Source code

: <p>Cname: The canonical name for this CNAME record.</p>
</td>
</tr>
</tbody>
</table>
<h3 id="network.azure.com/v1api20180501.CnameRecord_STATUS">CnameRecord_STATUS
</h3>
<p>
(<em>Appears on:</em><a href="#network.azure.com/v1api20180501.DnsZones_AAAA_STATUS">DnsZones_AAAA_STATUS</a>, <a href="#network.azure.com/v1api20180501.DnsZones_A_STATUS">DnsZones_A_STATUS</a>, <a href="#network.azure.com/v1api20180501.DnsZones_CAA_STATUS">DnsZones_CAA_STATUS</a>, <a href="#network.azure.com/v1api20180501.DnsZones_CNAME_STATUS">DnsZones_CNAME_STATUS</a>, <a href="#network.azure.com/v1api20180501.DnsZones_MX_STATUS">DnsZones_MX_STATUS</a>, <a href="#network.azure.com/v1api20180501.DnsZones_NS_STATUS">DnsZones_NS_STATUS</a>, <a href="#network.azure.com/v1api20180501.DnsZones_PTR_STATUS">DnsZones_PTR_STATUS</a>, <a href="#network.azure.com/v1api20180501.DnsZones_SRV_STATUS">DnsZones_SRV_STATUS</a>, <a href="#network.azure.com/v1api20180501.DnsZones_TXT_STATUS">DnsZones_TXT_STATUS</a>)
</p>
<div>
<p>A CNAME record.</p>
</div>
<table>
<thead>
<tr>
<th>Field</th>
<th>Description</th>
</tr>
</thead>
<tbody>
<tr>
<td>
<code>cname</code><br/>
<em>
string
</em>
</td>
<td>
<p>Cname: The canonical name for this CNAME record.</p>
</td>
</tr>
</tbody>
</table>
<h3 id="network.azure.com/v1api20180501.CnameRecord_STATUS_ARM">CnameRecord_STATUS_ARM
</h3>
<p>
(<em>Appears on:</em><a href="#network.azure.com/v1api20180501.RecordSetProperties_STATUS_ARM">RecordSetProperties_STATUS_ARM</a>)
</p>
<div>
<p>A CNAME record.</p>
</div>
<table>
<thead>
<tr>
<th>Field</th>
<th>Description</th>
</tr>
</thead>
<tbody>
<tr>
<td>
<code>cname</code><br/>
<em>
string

==

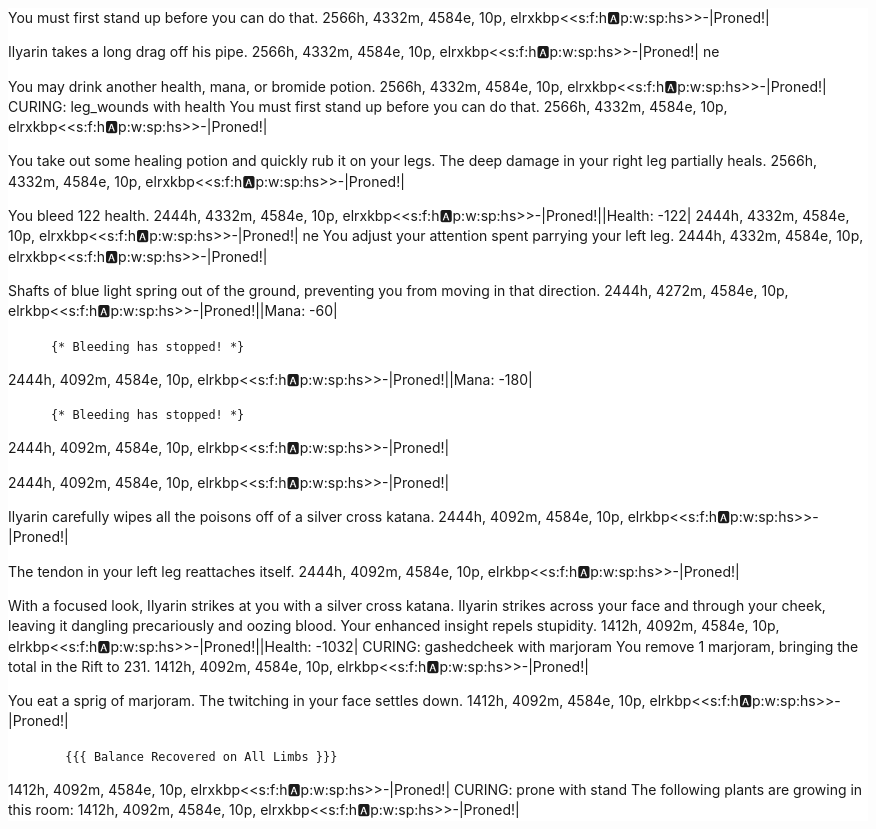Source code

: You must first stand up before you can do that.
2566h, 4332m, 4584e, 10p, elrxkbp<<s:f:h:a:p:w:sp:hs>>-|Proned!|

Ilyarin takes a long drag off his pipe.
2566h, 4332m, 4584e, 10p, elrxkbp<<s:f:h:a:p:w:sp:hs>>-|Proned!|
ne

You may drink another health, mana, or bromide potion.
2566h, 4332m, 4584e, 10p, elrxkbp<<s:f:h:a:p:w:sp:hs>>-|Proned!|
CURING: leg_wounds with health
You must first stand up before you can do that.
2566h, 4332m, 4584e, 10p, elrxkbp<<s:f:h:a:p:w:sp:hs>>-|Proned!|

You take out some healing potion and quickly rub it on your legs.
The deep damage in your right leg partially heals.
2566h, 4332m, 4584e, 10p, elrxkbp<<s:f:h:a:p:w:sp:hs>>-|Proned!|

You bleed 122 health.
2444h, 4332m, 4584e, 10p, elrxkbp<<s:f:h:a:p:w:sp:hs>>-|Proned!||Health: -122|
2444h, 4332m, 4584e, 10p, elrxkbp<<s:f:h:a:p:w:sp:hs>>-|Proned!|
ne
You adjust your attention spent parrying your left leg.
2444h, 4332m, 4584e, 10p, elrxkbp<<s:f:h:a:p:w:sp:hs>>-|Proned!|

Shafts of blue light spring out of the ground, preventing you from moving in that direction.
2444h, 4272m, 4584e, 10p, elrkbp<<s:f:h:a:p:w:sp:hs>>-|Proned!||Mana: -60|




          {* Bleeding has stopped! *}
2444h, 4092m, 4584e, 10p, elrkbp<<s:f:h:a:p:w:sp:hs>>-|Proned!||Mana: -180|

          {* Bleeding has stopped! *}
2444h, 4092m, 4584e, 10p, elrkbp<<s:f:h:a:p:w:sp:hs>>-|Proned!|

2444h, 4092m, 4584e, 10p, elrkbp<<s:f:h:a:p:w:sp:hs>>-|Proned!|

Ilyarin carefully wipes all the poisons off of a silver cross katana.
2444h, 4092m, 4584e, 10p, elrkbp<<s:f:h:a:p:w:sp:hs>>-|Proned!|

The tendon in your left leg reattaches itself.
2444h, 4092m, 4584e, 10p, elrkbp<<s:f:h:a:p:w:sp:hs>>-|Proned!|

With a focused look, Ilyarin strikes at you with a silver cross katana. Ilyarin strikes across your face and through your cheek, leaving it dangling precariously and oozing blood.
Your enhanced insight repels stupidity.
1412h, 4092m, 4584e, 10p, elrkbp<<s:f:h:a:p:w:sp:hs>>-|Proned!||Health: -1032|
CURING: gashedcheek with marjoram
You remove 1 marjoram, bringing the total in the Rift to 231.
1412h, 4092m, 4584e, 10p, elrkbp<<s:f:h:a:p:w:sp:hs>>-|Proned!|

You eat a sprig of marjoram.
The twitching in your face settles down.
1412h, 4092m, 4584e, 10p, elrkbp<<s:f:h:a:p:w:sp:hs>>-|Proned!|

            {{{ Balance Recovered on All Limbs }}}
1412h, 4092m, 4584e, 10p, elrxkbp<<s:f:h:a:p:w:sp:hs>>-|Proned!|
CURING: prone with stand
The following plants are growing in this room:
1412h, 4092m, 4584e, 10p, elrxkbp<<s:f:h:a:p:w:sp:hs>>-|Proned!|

▸ **The task**: Copy out every line of the rows above that contains the word "this", matching case exactly.

▸ **Answer to the exercise**:
: <p>Cname: The canonical name for this CNAME record.</p>
<p>Cname: The canonical name for this CNAME record.</p>
The following plants are growing in this room:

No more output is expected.